At that time, this vast border municipality had some 350 wells. Today, the area has an estimated 1,750 wells. And the depths of the new wells are at least 400-500 feet, according to Ramírez, while the average well depth was only 80 feet 35 years ago.
According to the Mexican federal government, the aquifer beneath Ascensión is one of the 15 in Chihuahua that is dangerously overexploited. It is only a matter of time—most close observers estimate 5-10 years—before it will be completely drained of accumulated water reserves.
The drug-war crisis in Chihuahua seems likely to be overshadowed in the near future by the escalating water crisis and accompanying water wars.
Most everyone bemoans the increasingly arid environment, echoing the common observation that never before have they seen such an intense drought: “Not in my life.” “Never before in our history.” “The mountains no longer bring the rain, and the land is dead.” Over and over I have heard these and similar laments.
In his 2011 book A Great Aridness, author William deBuys contends that the North American Southwest—which he defines as including northwestern Mexico—promises to be the “center stage for the continent’s drama of climate change.” Most models of the impact of climate change predict that this transborder Southwest “will outstrip other regions in both the rate and the amount of change,” observes deBuys.
Although human-induced climate change is a widely accepted fact in Chihuahua, there are exceptions. Chatting with a Mennonite farmer in the new border colonia of El Berrendo, before crossing into the New Mexico Bootheel at the Antelope Wells port-of-entry, the lifelong farmer, one of the founders of the new colony, explained, when asked about his views about God, the natural world and climate change: “We don’t know about the sun. We don’t know about the moon. We don’t know about the water beneath us.
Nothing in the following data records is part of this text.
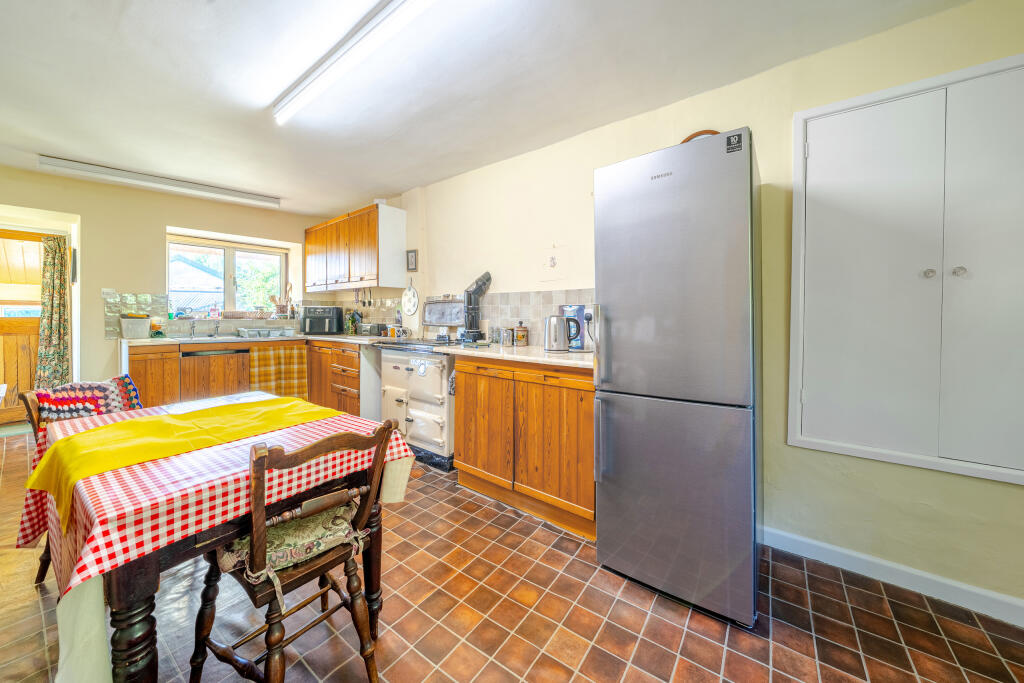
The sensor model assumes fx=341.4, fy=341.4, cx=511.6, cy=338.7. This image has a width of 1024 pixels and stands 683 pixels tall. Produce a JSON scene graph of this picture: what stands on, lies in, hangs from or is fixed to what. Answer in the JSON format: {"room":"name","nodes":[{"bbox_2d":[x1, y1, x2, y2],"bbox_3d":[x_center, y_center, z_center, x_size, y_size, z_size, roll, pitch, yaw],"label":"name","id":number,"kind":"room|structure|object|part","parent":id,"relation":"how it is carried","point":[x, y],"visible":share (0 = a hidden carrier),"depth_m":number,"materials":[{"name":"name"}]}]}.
{"room":"kitchen","nodes":[
{"label":"kitchen","id":0,"kind":"room"},
{"bbox_2d":[0,165,335,397],"bbox_3d":[-3.923,-0.347,3.721,0.329,2.512,3.795,2,2,38],"label":"back wall","id":1,"kind":"structure","parent":0,"point":[101,343],"depth_m":3.50,"materials":[{"name":"beige paint"}]},
{"bbox_2d":[0,227,45,424],"bbox_3d":[-5.242,-0.120,3.515,0.132,1.986,0.872,2,2,38],"label":"wooden door","id":2,"kind":"structure","parent":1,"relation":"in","point":[23,411],"depth_m":3.60,"materials":[{"name":"brown wood"}]},
{"bbox_2d":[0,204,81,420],"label":"doorway","id":3,"kind":"object","parent":1,"relation":"in","point":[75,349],"visible":0.64,"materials":[{"name":"white paint"}]},
{"bbox_2d":[35,233,71,390],"bbox_3d":[-4.679,-0.150,3.470,0.174,1.821,0.254,2,2,38],"label":"curtain","id":4,"kind":"object","parent":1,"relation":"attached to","point":[57,267],"visible":0.86,"depth_m":3.47,"materials":[{"name":"green fabric"}]},
{"bbox_2d":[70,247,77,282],"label":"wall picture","id":5,"kind":"object","parent":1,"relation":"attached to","point":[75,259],"visible":0.97,"depth_m":3.42,"materials":[{"name":"black"}]},
{"bbox_2d":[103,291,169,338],"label":"tile backsplash","id":6,"kind":"structure","parent":1,"relation":"attached to","point":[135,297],"depth_m":3.56,"materials":[{"name":"tile"}]},
{"bbox_2d":[168,235,289,318],"bbox_3d":[-3.522,-0.716,4.261,0.153,0.996,1.195,2,2,38],"label":"window","id":7,"kind":"structure","parent":1,"relation":"in","point":[227,261],"depth_m":4.25,"materials":[{"name":"clear glass"}]},
{"bbox_2d":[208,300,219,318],"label":"bottle","id":8,"kind":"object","parent":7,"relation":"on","point":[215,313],"visible":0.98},
{"bbox_2d":[272,283,294,318],"bbox_3d":[-2.923,-0.481,4.368,0.196,0.459,0.243,2,2,38],"label":"utensil holder","id":9,"kind":"object","parent":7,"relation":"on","point":[291,287],"visible":0.89,"depth_m":4.35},
{"bbox_2d":[0,0,974,214],"bbox_3d":[-1.149,-1.468,1.411,7.374,0.115,3.855,2,2,38],"label":"ceiling","id":10,"kind":"structure","parent":0,"point":[117,12],"depth_m":1.87,"materials":[{"name":"white paint"}]},
{"bbox_2d":[35,155,281,208],"bbox_3d":[-3.345,-1.521,3.425,0.132,0.088,1.640,2,2,38],"label":"fluorescent light","id":11,"kind":"object","parent":10,"relation":"attached to","point":[69,164],"visible":0.98,"depth_m":3.25,"materials":[{"name":"white plastic"}]},
{"bbox_2d":[271,0,433,124],"bbox_3d":[-0.694,-1.393,1.595,1.810,0.085,0.100,2,2,38],"label":"fluorescent light","id":12,"kind":"object","parent":10,"relation":"attached to","point":[297,94],"visible":0.98,"depth_m":1.64,"materials":[{"name":"white plastic"}]},
{"bbox_2d":[0,429,1023,682],"bbox_3d":[-1.194,1.129,1.482,7.354,0.100,3.987,2,2,38],"label":"floor","id":13,"kind":"structure","parent":0,"point":[716,646],"depth_m":1.34,"materials":[{"name":"tile"}]},
{"bbox_2d":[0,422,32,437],"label":"doormat","id":14,"kind":"object","parent":13,"relation":"on","point":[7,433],"visible":0.64,"depth_m":3.28,"materials":[{"name":"carpet"}]},
{"bbox_2d":[21,376,141,584],"bbox_3d":[-1.925,0.664,1.642,0.488,0.855,0.457,2,2,38],"label":"wooden chair","id":15,"kind":"object","parent":13,"relation":"on","point":[41,572],"visible":0.19,"depth_m":1.56,"materials":[{"name":"brown wood"}]},
{"bbox_2d":[33,375,142,427],"bbox_3d":[-2.091,0.383,1.694,0.278,0.359,0.343,1,2,27],"label":"blanket","id":16,"kind":"object","parent":15,"relation":"on","point":[63,395],"visible":0.58,"depth_m":1.66,"materials":[{"name":"fabric"}]},
{"bbox_2d":[20,394,411,682],"bbox_3d":[-1.151,0.753,1.405,1.269,0.706,0.895,2,2,38],"label":"dining table","id":17,"kind":"object","parent":13,"relation":"on","point":[135,598],"visible":0.56,"depth_m":0.94,"materials":[{"name":"wood"}]},
{"bbox_2d":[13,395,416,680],"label":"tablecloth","id":18,"kind":"object","parent":17,"relation":"on","point":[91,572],"visible":0.56,"depth_m":0.94,"materials":[{"name":"fabric"}]},
{"bbox_2d":[23,395,345,526],"bbox_3d":[-1.173,0.407,1.377,0.479,0.146,0.898,2,2,38],"label":"table runner","id":19,"kind":"object","parent":18,"relation":"on","point":[97,431],"visible":0.97,"depth_m":1.23,"materials":[{"name":"yellow fabric"}]},
{"bbox_2d":[180,345,252,402],"bbox_3d":[-3.178,0.460,3.659,0.565,0.789,0.585,2,2,38],"label":"dishwasher","id":20,"kind":"object","parent":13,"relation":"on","point":[189,353],"visible":0.76,"depth_m":3.46,"materials":[{"name":"wood"}]},
{"bbox_2d":[191,418,398,682],"bbox_3d":[-0.690,0.679,1.116,0.472,0.847,0.431,2,2,38],"label":"wooden chair","id":21,"kind":"object","parent":13,"relation":"on","point":[261,552],"visible":0.92,"depth_m":1.02,"materials":[{"name":"brown wood"}]},
{"bbox_2d":[217,498,367,600],"bbox_3d":[-0.693,0.633,1.105,0.299,0.097,0.377,2,2,38],"label":"seat cushion","id":22,"kind":"object","parent":21,"relation":"on","point":[317,544],"visible":0.54,"depth_m":1.04,"materials":[{"name":"fabric"}]},
{"bbox_2d":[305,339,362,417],"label":"base cabinet","id":23,"kind":"object","parent":13,"relation":"on","point":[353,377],"visible":0.37,"depth_m":3.47,"materials":[{"name":"brown wood"}]},
{"bbox_2d":[121,332,396,346],"bbox_3d":[-2.494,0.017,3.667,1.491,0.036,2.104,2,2,38],"label":"countertop","id":24,"kind":"structure","parent":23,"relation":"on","point":[149,341],"depth_m":3.41,"materials":[{"name":"white stone"}]},
{"bbox_2d":[120,313,151,338],"bbox_3d":[-3.742,-0.127,3.410,0.211,0.233,0.216,2,2,38],"label":"white container","id":25,"kind":"object","parent":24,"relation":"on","point":[137,335],"visible":0.99,"depth_m":3.34,"materials":[{"name":"white plastic"}]},
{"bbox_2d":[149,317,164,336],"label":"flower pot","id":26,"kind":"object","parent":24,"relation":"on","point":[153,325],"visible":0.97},
{"bbox_2d":[188,319,197,338],"bbox_3d":[-3.469,-0.118,3.711,0.218,0.207,0.082,2,2,38],"label":"tap","id":27,"kind":"object","parent":24,"relation":"on","point":[193,327],"visible":0.99,"depth_m":3.74,"materials":[{"name":"silver metal"}]},
{"bbox_2d":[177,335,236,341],"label":"sink","id":28,"kind":"object","parent":24,"relation":"in","point":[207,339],"visible":0.71,"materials":[{"name":"metal"}]},
{"bbox_2d":[211,320,220,336],"bbox_3d":[-3.325,-0.125,3.833,0.227,0.192,0.088,2,2,38],"label":"tap","id":29,"kind":"object","parent":24,"relation":"on","point":[217,327],"visible":0.99,"depth_m":3.86,"materials":[{"name":"silver metal"}]},
{"bbox_2d":[236,327,293,338],"bbox_3d":[-2.894,-0.073,4.061,0.328,0.110,0.501,2,2,38],"label":"dish rack","id":30,"kind":"object","parent":24,"relation":"on","point":[267,333],"visible":0.98,"depth_m":3.97,"materials":[{"name":"metal"}]},
{"bbox_2d":[301,305,342,334],"bbox_3d":[-2.292,-0.225,4.174,0.402,0.339,0.364,0,2,-5],"label":"air fryer","id":31,"kind":"object","parent":24,"relation":"on","point":[337,309],"visible":0.99,"depth_m":4.04,"materials":[{"name":"black plastic"}]},
{"bbox_2d":[344,308,360,333],"bbox_3d":[-1.932,-0.217,4.132,0.158,0.314,0.149,2,2,38],"label":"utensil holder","id":32,"kind":"object","parent":24,"relation":"on","point":[351,321],"visible":0.97,"depth_m":4.09,"materials":[{"name":"green"}]},
{"bbox_2d":[360,322,384,335],"bbox_3d":[-1.565,-0.101,3.874,0.268,0.155,0.168,2,2,38],"label":"toaster","id":33,"kind":"object","parent":24,"relation":"on","point":[375,331],"visible":0.98,"depth_m":3.80,"materials":[{"name":"silver metal"}]},
{"bbox_2d":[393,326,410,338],"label":"mug","id":34,"kind":"object","parent":24,"relation":"on","point":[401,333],"visible":0.97,"depth_m":3.54,"materials":[{"name":"white ceramic"}]},
{"bbox_2d":[247,341,307,398],"bbox_3d":[-2.529,0.397,3.728,0.066,0.670,0.585,2,2,38],"label":"curtain","id":35,"kind":"object","parent":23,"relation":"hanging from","point":[289,369],"visible":0.91,"depth_m":3.73,"materials":[{"name":"fabric"}]},
{"bbox_2d":[371,336,456,470],"bbox_3d":[-0.711,0.486,3.053,0.903,1.029,0.680,2,2,38],"label":"stove","id":36,"kind":"object","parent":13,"relation":"on","point":[443,383],"visible":0.68,"depth_m":2.77,"materials":[{"name":"white metal"}]},
{"bbox_2d":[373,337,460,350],"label":"cooktop","id":37,"kind":"object","parent":36,"relation":"on","point":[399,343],"visible":0.83,"depth_m":2.89,"materials":[{"name":"black"}]},
{"bbox_2d":[421,295,464,327],"bbox_3d":[-0.659,-0.261,3.298,0.585,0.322,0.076,2,2,38],"label":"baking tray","id":38,"kind":"object","parent":36,"relation":"on","point":[437,321],"visible":0.94,"depth_m":3.31,"materials":[{"name":"metal"}]},
{"bbox_2d":[461,271,491,341],"bbox_3d":[-0.316,-0.289,2.989,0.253,0.585,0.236,2,2,38],"label":"flue pipe","id":39,"kind":"object","parent":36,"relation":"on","point":[469,301],"visible":0.97,"depth_m":2.93,"materials":[{"name":"black metal"}]},
{"bbox_2d":[450,353,595,540],"bbox_3d":[0.181,0.585,2.302,1.132,0.903,0.589,2,2,38],"label":"base cabinet","id":40,"kind":"object","parent":13,"relation":"on","point":[463,458],"visible":0.73,"depth_m":2.00,"materials":[{"name":"brown wood"}]},
{"bbox_2d":[429,342,593,368],"bbox_3d":[0.159,0.102,2.308,1.355,0.035,0.651,2,2,38],"label":"countertop","id":41,"kind":"structure","parent":40,"relation":"on","point":[550,359],"depth_m":2.09,"materials":[{"name":"white stone"}]},
{"bbox_2d":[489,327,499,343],"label":"glass jar","id":42,"kind":"object","parent":41,"relation":"on","point":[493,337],"visible":0.97,"depth_m":2.82,"materials":[{"name":"glass"}]},
{"bbox_2d":[500,327,513,345],"bbox_3d":[-0.037,-0.015,2.686,0.094,0.139,0.092,2,2,38],"label":"canister","id":43,"kind":"object","parent":41,"relation":"on","point":[507,333],"visible":0.99,"depth_m":2.65,"materials":[{"name":"silver metal"}]},
{"bbox_2d":[515,322,527,345],"bbox_3d":[0.073,-0.039,2.636,0.098,0.185,0.097,2,2,38],"label":"jar","id":44,"kind":"object","parent":41,"relation":"on","point":[524,331],"visible":0.99,"depth_m":2.60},
{"bbox_2d":[544,314,577,351],"bbox_3d":[0.322,-0.043,2.167,0.217,0.236,0.171,2,2,38],"label":"kettle","id":45,"kind":"object","parent":41,"relation":"on","point":[556,337],"visible":0.99,"depth_m":2.12,"materials":[{"name":"silver metal"}]},
{"bbox_2d":[561,304,589,351],"bbox_3d":[0.439,-0.078,2.255,0.201,0.288,0.212,2,2,38],"label":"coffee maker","id":46,"kind":"object","parent":41,"relation":"on","point":[578,309],"visible":0.61,"depth_m":2.17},
{"bbox_2d":[591,127,761,626],"bbox_3d":[0.820,0.143,1.691,0.614,1.885,0.753,2,2,38],"label":"refrigerator","id":47,"kind":"object","parent":13,"relation":"on","point":[628,387],"visible":0.98,"depth_m":1.38,"materials":[{"name":"silver metal"}]},
{"bbox_2d":[681,129,719,143],"bbox_3d":[1.039,-1.024,1.876,0.254,0.232,0.079,2,2,38],"label":"wooden object","id":48,"kind":"object","parent":47,"relation":"on","point":[698,134],"visible":0.1,"depth_m":1.87,"materials":[{"name":"brown wood"}]},
{"bbox_2d":[346,1,1023,616],"bbox_3d":[0.304,-0.208,2.675,6.829,2.508,0.186,2,2,38],"label":"right wall","id":49,"kind":"structure","parent":0,"point":[990,484],"depth_m":1.72,"materials":[{"name":"beige paint"}]},
{"bbox_2d":[304,202,405,292],"bbox_3d":[-1.863,-0.967,3.957,1.490,0.808,0.353,2,2,38],"label":"upper cabinet","id":50,"kind":"object","parent":49,"relation":"attached to","point":[355,279],"visible":0.99,"depth_m":3.62,"materials":[{"name":"brown wood"}]},
{"bbox_2d":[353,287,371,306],"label":"kitchen utensils","id":51,"kind":"object","parent":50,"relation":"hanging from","point":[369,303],"visible":0.94,"depth_m":4.02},
{"bbox_2d":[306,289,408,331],"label":"tile backsplash","id":52,"kind":"structure","parent":49,"relation":"attached to","point":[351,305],"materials":[{"name":"tile"}]},
{"bbox_2d":[401,279,418,315],"bbox_3d":[-1.079,-0.440,3.594,0.303,0.384,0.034,2,2,38],"label":"decorative plate","id":53,"kind":"object","parent":49,"relation":"attached to","point":[411,299],"visible":0.99,"depth_m":3.59,"materials":[{"name":"white ceramic"}]},
{"bbox_2d":[406,249,417,271],"bbox_3d":[-1.041,-0.816,3.550,0.141,0.220,0.024,2,2,38],"label":"picture frame","id":54,"kind":"object","parent":49,"relation":"attached to","point":[411,261],"visible":0.99,"depth_m":3.54,"materials":[{"name":"black"}]},
{"bbox_2d":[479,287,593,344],"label":"tile backsplash","id":55,"kind":"structure","parent":49,"relation":"attached to","point":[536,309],"depth_m":2.71,"materials":[{"name":"tile"}]},
{"bbox_2d":[539,244,568,281],"bbox_3d":[0.303,-0.563,2.554,0.242,0.262,0.015,2,2,38],"label":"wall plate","id":56,"kind":"object","parent":49,"relation":"attached to","point":[550,261],"visible":0.99,"depth_m":2.55,"materials":[{"name":"white"}]},
{"bbox_2d":[764,526,1023,626],"bbox_3d":[2.055,1.058,1.245,2.301,0.095,0.016,2,2,38],"label":"baseboard","id":57,"kind":"structure","parent":49,"relation":"attached to","point":[858,556],"depth_m":1.51,"materials":[{"name":"white paint"}]},
{"bbox_2d":[788,51,1023,483],"bbox_3d":[1.793,-0.270,1.398,1.016,1.652,0.071,2,2,38],"label":"cupboard door","id":58,"kind":"object","parent":49,"relation":"in","point":[950,456],"visible":0.99,"depth_m":1.46,"materials":[{"name":"white paint"}]},
{"bbox_3d":[1.705,-0.270,1.408,0.030,0.035,0.031,2,2,38],"label":"knob","id":59,"kind":"part","parent":58,"relation":"part of","materials":[{"name":"silver metal"}]},
{"bbox_3d":[1.781,-0.269,1.371,0.030,0.036,0.031,2,2,38],"label":"knob","id":60,"kind":"part","parent":58,"relation":"part of","materials":[{"name":"silver metal"}]},
{"label":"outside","id":61,"kind":"structure","parent":0,"visible":0},
{"label":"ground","id":62,"kind":"structure","parent":61,"visible":0},
{"bbox_2d":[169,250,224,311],"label":"neighbouring house","id":63,"kind":"structure","parent":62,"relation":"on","point":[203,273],"depth_m":9.40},
{"bbox_2d":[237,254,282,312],"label":"tree","id":64,"kind":"object","parent":62,"relation":"on","point":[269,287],"visible":0.38,"materials":[{"name":"green plant"}]}
]}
These are the things of God, and we are only here to use these natural resources the best we can to be productive.”
Like so many other close observers of rural development and environmental conditions in Chihuahua, however, Martín Solís is preoccupied by the frightening acceleration of the region’s crisis. “The future of Chihuahua is at risk,” he said. “Rural Chihuahua especially is threatened, and in as few as five years the rural economy—ranching and farming—might shut down if we don’t do something now.”
Wherever one travels—through the heart of the great desert, past the parched and rapidly disappearing grasslands, into the sierra, and off the traffic corridors into the colonias of the capital city and Juárez—life in Chihuahua is threatened.
The essential aridness that has defined the region—giving rise to the Páquime civilization a thousand years ago and birthing the Mexican Revolution a hundred years ago—is threatened by a still greater aridness that is marked by higher temperatures, more severe droughts, and rapidly depleting aquifers.